==== Extracted material

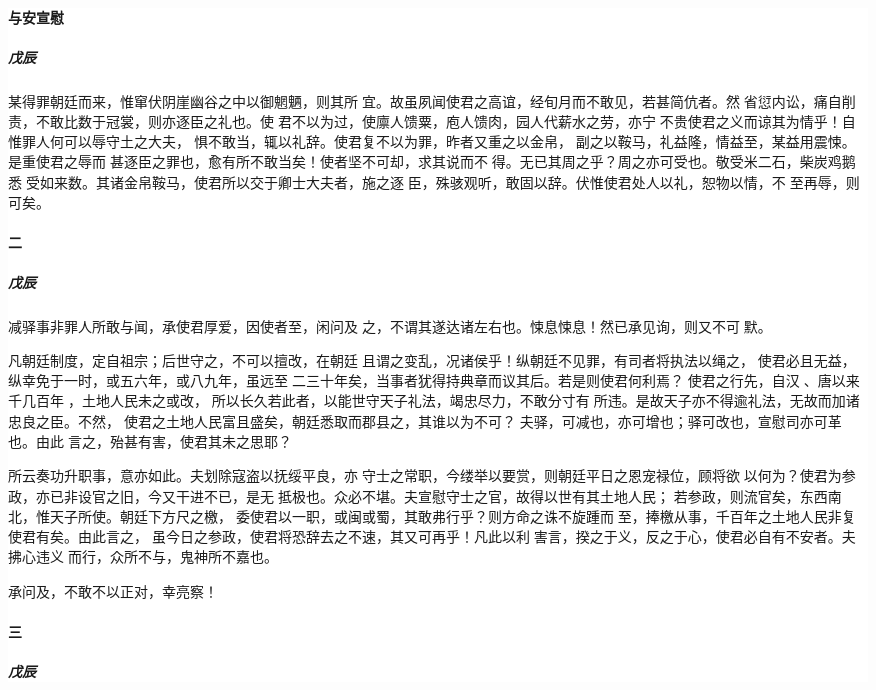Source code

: 
#### 与安宣慰
##### 戊辰
 
 某得罪朝廷而来，惟窜伏阴崖幽谷之中以御魍魉，则其所
宜。故虽夙闻使君之高谊，经旬月而不敢见，若甚简伉者。然
省愆内讼，痛自削责，不敢比数于冠裳，则亦逐臣之礼也。使
君不以为过，使廪人馈粟，庖人馈肉，园人代薪水之劳，亦宁
不贵使君之义而谅其为情乎！自惟罪人何可以辱守土之大夫，
惧不敢当，辄以礼辞。使君复不以为罪，昨者又重之以金帛，
副之以鞍马，礼益隆，情益至，某益用震悚。是重使君之辱而
甚逐臣之罪也，愈有所不敢当矣！使者坚不可却，求其说而不
得。无已其周之乎？周之亦可受也。敬受米二石，柴炭鸡鹅悉
受如来数。其诸金帛鞍马，使君所以交于卿士大夫者，施之逐
臣，殊骇观听，敢固以辞。伏惟使君处人以礼，恕物以情，不
至再辱，则可矣。



#### 二
##### 戊辰
 
 减驿事非罪人所敢与闻，承使君厚爱，因使者至，闲问及
之，不谓其遂达诸左右也。悚息悚息！然已承见询，则又不可
默。
 
 凡朝廷制度，定自祖宗；后世守之，不可以擅改，在朝廷
且谓之变乱，况诸侯乎！纵朝廷不见罪，有司者将执法以绳之，
使君必且无益，纵幸免于一时，或五六年，或八九年，虽远至
二三十年矣，当事者犹得持典章而议其后。若是则使君何利焉？
使君之行先，自汉 、唐以来千几百年 ，土地人民未之或改，
所以长久若此者，以能世守天子礼法，竭忠尽力，不敢分寸有
所违。是故天子亦不得逾礼法，无故而加诸忠良之臣。不然，
使君之土地人民富且盛矣，朝廷悉取而郡县之，其谁以为不可？
夫驿，可减也，亦可增也；驿可改也，宣慰司亦可革也。由此
言之，殆甚有害，使君其未之思耶？
 
 所云奏功升职事，意亦如此。夫划除寇盗以抚绥平良，亦
守士之常职，今缕举以要赏，则朝廷平日之恩宠禄位，顾将欲
以何为？使君为参政，亦已非设官之旧，今又干进不已，是无
抵极也。众必不堪。夫宣慰守士之官，故得以世有其土地人民；
若参政，则流官矣，东西南北，惟天子所使。朝廷下方尺之檄，
委使君以一职，或闽或蜀，其敢弗行乎？则方命之诛不旋踵而
至，捧檄从事，千百年之土地人民非复使君有矣。由此言之，
虽今日之参政，使君将恐辞去之不速，其又可再乎！凡此以利
害言，揆之于义，反之于心，使君必自有不安者。夫拂心违义
而行，众所不与，鬼神所不嘉也。
 
 承问及，不敢不以正对，幸亮察！


#### 三
##### 戊辰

========

* Exercise objective *
Every line of the listing should be copied precisely, with images omitted.

* Task solution *
Source code

: 
#### 与安宣慰
##### 戊辰
 
 某得罪朝廷而来，惟窜伏阴崖幽谷之中以御魍魉，则其所
宜。故虽夙闻使君之高谊，经旬月而不敢见，若甚简伉者。然
省愆内讼，痛自削责，不敢比数于冠裳，则亦逐臣之礼也。使
君不以为过，使廪人馈粟，庖人馈肉，园人代薪水之劳，亦宁
不贵使君之义而谅其为情乎！自惟罪人何可以辱守土之大夫，
惧不敢当，辄以礼辞。使君复不以为罪，昨者又重之以金帛，
副之以鞍马，礼益隆，情益至，某益用震悚。是重使君之辱而
甚逐臣之罪也，愈有所不敢当矣！使者坚不可却，求其说而不
得。无已其周之乎？周之亦可受也。敬受米二石，柴炭鸡鹅悉
受如来数。其诸金帛鞍马，使君所以交于卿士大夫者，施之逐
臣，殊骇观听，敢固以辞。伏惟使君处人以礼，恕物以情，不
至再辱，则可矣。



#### 二
##### 戊辰
 
 减驿事非罪人所敢与闻，承使君厚爱，因使者至，闲问及
之，不谓其遂达诸左右也。悚息悚息！然已承见询，则又不可
默。
 
 凡朝廷制度，定自祖宗；后世守之，不可以擅改，在朝廷
且谓之变乱，况诸侯乎！纵朝廷不见罪，有司者将执法以绳之，
使君必且无益，纵幸免于一时，或五六年，或八九年，虽远至
二三十年矣，当事者犹得持典章而议其后。若是则使君何利焉？
使君之行先，自汉 、唐以来千几百年 ，土地人民未之或改，
所以长久若此者，以能世守天子礼法，竭忠尽力，不敢分寸有
所违。是故天子亦不得逾礼法，无故而加诸忠良之臣。不然，
使君之土地人民富且盛矣，朝廷悉取而郡县之，其谁以为不可？
夫驿，可减也，亦可增也；驿可改也，宣慰司亦可革也。由此
言之，殆甚有害，使君其未之思耶？
 
 所云奏功升职事，意亦如此。夫划除寇盗以抚绥平良，亦
守士之常职，今缕举以要赏，则朝廷平日之恩宠禄位，顾将欲
以何为？使君为参政，亦已非设官之旧，今又干进不已，是无
抵极也。众必不堪。夫宣慰守士之官，故得以世有其土地人民；
若参政，则流官矣，东西南北，惟天子所使。朝廷下方尺之檄，
委使君以一职，或闽或蜀，其敢弗行乎？则方命之诛不旋踵而
至，捧檄从事，千百年之土地人民非复使君有矣。由此言之，
虽今日之参政，使君将恐辞去之不速，其又可再乎！凡此以利
害言，揆之于义，反之于心，使君必自有不安者。夫拂心违义
而行，众所不与，鬼神所不嘉也。
 
 承问及，不敢不以正对，幸亮察！


#### 三
##### 戊辰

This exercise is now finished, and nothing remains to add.